(Data records)

☆ ☆ ☆ ☆ ☆

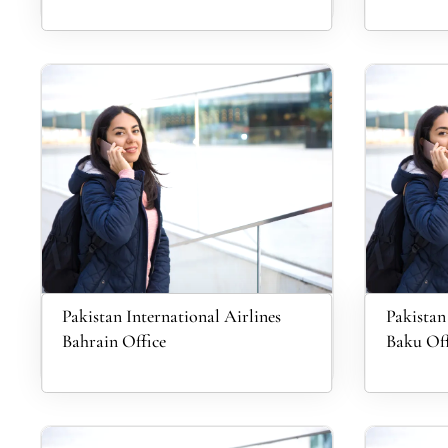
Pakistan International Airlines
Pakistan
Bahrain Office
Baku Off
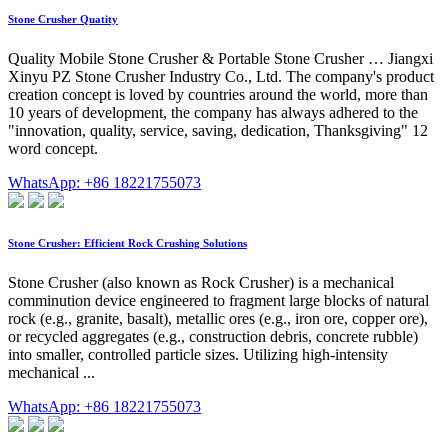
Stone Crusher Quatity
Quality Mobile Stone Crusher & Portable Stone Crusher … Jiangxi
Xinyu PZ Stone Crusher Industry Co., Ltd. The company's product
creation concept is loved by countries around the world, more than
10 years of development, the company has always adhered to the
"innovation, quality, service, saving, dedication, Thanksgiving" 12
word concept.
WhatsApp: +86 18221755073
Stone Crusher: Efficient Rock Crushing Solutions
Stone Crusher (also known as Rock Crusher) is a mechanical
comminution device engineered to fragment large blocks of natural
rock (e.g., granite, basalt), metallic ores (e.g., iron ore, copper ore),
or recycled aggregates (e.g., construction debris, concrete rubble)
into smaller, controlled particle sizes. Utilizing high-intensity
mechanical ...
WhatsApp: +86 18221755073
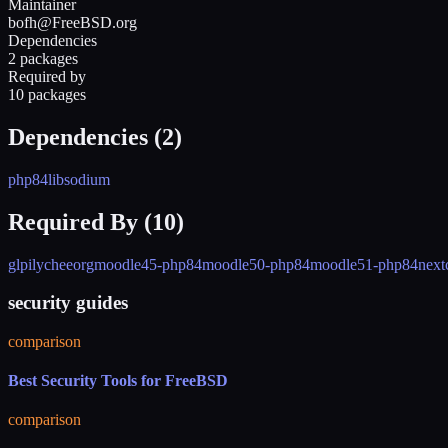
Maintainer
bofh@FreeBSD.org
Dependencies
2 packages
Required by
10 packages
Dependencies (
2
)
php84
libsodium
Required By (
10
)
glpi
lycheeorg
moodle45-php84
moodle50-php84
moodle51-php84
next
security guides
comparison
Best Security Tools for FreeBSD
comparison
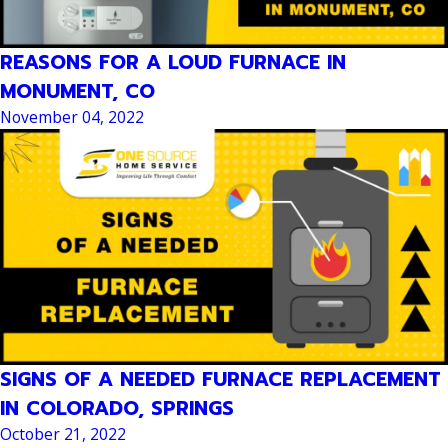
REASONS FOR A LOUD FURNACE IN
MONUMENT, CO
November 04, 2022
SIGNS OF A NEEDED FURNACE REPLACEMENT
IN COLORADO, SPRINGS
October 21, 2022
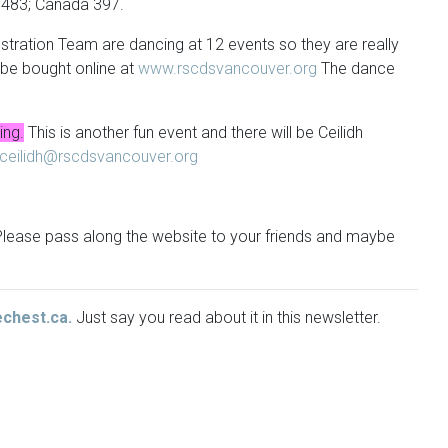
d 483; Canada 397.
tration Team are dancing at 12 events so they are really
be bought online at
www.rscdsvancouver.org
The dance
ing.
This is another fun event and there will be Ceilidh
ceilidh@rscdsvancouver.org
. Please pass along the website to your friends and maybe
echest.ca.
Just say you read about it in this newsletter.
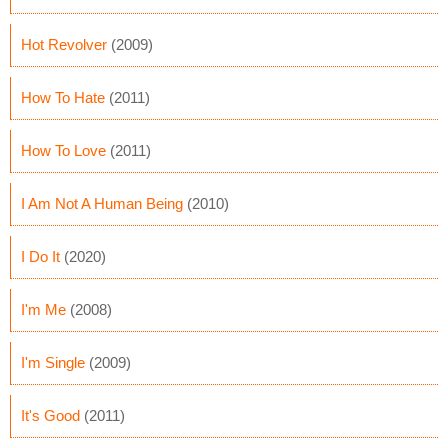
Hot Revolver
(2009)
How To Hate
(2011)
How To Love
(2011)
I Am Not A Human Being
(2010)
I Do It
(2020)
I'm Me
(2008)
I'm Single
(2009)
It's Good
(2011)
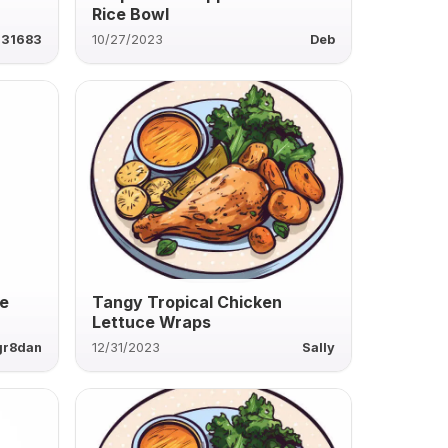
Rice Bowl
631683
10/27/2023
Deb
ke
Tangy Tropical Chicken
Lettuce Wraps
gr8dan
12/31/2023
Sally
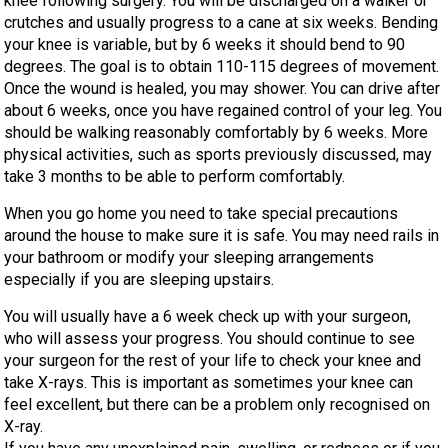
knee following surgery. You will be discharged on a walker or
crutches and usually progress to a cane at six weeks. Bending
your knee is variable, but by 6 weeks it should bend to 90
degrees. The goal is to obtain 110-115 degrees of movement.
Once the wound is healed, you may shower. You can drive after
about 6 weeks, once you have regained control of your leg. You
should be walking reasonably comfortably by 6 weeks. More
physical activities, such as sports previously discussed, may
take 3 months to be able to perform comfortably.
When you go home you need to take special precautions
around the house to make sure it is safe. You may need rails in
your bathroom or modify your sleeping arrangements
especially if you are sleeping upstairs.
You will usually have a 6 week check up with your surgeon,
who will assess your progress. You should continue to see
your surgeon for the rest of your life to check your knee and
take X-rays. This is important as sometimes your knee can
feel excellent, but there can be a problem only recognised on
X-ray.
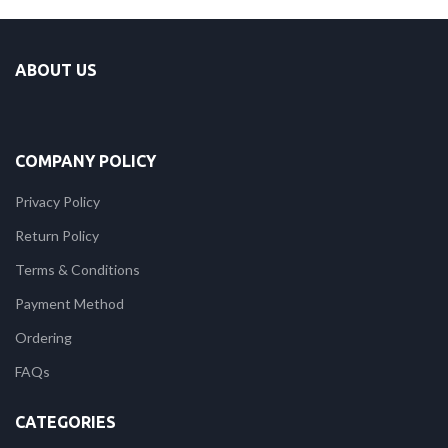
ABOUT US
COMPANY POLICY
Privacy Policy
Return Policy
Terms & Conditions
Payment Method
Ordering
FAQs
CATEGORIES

☆ ☆ ☆ ☆ ☆

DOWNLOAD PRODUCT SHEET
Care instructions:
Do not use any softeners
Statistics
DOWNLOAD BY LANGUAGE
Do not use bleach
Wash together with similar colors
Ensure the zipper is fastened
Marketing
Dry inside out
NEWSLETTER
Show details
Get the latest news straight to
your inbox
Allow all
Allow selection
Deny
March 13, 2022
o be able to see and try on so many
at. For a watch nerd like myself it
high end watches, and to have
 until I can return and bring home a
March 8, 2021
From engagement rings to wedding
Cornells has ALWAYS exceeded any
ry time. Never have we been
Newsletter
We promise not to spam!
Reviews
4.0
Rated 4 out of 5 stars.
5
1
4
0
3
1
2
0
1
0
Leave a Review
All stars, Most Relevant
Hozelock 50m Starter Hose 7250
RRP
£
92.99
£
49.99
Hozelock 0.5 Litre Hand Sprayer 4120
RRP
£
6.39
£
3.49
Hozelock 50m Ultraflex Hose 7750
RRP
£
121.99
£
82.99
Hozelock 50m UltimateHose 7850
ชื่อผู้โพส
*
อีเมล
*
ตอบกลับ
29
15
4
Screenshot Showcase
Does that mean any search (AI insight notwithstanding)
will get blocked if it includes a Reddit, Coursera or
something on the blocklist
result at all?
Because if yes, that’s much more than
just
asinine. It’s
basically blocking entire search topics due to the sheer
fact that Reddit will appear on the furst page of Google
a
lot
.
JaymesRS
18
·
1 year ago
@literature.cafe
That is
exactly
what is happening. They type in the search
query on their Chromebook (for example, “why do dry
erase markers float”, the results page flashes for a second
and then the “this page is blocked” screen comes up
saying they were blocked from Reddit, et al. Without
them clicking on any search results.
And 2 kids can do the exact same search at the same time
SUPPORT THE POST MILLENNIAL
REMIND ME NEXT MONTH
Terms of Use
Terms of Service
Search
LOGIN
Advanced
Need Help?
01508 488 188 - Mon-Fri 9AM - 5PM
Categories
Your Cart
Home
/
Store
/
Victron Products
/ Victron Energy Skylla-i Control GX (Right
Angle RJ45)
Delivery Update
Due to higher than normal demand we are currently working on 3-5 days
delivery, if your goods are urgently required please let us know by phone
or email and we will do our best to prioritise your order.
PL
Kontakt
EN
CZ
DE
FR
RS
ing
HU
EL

☆ ☆ ☆ ☆ ☆

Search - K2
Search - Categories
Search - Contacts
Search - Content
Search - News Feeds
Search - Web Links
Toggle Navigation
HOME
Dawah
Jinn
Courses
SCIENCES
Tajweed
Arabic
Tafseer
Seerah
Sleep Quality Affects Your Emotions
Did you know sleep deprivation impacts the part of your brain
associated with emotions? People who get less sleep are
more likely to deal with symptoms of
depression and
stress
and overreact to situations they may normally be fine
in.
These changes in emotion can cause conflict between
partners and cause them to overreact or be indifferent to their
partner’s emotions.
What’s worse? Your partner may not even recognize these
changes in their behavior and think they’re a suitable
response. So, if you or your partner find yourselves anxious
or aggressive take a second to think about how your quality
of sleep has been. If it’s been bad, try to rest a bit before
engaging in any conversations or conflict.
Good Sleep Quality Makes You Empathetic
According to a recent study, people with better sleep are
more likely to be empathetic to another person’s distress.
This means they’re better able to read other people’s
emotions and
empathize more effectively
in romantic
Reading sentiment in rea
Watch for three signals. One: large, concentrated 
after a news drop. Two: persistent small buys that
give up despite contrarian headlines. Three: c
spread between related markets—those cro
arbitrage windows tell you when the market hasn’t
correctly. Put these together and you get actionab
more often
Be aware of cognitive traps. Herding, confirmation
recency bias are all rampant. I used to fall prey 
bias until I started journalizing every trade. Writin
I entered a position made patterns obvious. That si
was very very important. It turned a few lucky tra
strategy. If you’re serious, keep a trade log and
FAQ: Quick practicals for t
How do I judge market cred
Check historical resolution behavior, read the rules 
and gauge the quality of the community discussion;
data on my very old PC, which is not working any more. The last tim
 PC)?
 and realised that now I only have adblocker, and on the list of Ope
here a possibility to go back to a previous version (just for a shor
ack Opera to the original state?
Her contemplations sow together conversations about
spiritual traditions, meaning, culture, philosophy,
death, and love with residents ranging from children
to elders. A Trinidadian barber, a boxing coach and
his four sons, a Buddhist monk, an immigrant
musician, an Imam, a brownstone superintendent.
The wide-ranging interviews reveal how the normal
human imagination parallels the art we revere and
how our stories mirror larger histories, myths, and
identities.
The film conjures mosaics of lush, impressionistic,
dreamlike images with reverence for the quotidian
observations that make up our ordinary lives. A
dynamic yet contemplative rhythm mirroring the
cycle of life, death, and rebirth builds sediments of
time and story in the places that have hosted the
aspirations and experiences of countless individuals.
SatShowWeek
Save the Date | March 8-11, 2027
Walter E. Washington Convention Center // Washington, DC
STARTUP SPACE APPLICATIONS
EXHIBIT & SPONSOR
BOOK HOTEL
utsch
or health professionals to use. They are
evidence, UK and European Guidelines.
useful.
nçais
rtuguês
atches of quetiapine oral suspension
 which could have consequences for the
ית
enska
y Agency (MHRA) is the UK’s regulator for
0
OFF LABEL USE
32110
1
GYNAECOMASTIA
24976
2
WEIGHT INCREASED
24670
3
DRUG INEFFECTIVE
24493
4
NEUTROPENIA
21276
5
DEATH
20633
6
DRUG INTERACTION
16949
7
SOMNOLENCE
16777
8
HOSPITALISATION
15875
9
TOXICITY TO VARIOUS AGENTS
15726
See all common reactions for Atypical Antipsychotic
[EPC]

☆ ☆ ☆ ☆ ☆

- [WHAT YOU HAVE TO DO]: List every line above that contains the string "mechanical".

- [ANSWER TO THIS EXERCISE]:
Stone Crusher (also known as Rock Crusher) is a mechanical
mechanical ...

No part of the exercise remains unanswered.